- **EXERCISE**:
Begin at the line containing "più nominati, se" and reproduce every line through the end of the entries below. Nothing else should appear.

Collected data
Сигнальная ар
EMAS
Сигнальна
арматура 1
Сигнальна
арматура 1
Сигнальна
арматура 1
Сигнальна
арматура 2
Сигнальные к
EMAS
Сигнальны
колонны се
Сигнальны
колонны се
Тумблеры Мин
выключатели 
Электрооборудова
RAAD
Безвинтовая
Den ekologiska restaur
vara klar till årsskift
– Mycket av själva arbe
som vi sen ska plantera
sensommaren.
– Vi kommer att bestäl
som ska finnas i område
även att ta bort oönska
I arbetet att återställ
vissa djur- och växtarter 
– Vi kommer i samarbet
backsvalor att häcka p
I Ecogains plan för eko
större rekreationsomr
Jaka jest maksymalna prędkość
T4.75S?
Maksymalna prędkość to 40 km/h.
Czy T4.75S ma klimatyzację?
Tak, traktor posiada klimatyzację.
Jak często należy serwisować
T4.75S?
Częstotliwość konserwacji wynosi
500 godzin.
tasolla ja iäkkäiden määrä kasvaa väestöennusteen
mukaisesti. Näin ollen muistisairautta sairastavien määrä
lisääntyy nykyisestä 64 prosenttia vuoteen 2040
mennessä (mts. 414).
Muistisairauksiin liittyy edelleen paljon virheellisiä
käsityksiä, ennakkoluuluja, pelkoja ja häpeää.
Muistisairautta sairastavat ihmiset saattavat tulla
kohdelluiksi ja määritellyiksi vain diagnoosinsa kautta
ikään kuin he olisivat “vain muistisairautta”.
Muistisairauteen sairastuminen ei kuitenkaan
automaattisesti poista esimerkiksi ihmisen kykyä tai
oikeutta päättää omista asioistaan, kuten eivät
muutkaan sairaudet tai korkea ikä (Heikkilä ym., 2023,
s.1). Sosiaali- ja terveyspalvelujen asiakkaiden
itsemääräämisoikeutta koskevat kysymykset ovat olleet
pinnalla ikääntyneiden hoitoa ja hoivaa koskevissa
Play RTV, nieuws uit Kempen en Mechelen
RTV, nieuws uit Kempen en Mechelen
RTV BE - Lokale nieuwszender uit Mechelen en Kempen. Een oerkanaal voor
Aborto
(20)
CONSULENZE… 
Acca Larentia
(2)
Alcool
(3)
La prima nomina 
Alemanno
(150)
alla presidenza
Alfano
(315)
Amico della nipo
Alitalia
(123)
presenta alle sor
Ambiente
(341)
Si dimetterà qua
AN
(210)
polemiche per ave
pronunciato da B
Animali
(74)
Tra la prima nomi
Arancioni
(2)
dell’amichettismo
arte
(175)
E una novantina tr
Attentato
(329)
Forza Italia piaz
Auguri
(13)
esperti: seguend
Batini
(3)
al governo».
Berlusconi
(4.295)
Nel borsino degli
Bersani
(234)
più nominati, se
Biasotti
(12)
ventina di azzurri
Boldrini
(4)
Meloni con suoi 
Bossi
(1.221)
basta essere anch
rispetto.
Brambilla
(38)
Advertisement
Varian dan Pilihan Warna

- **EXPECTED OUTPUT**:
più nominati, se
Biasotti
(12)
ventina di azzurri
Boldrini
(4)
Meloni con suoi 
Bossi
(1.221)
basta essere anch
rispetto.
Brambilla
(38)
Advertisement
Varian dan Pilihan Warna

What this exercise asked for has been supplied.